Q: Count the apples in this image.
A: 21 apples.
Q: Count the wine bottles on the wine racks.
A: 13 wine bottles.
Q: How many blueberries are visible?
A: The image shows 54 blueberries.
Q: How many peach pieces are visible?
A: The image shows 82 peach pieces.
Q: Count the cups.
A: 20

+ + + +

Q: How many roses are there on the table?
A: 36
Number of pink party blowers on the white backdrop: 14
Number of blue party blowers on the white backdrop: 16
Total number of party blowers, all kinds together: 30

+ + + +

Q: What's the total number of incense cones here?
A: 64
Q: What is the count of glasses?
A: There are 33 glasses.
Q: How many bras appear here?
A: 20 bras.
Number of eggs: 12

+ + + +

Pouvez-vous recopier à l'identique les lignes des items ci-dessus, de la ligne contenant « Number of blue » à la ligne contenant « Total number of party », ces deux lignes incluses ?

# RÉPONSE:
Number of blue party blowers on the white backdrop: 16
Total number of party blowers, all kinds together: 30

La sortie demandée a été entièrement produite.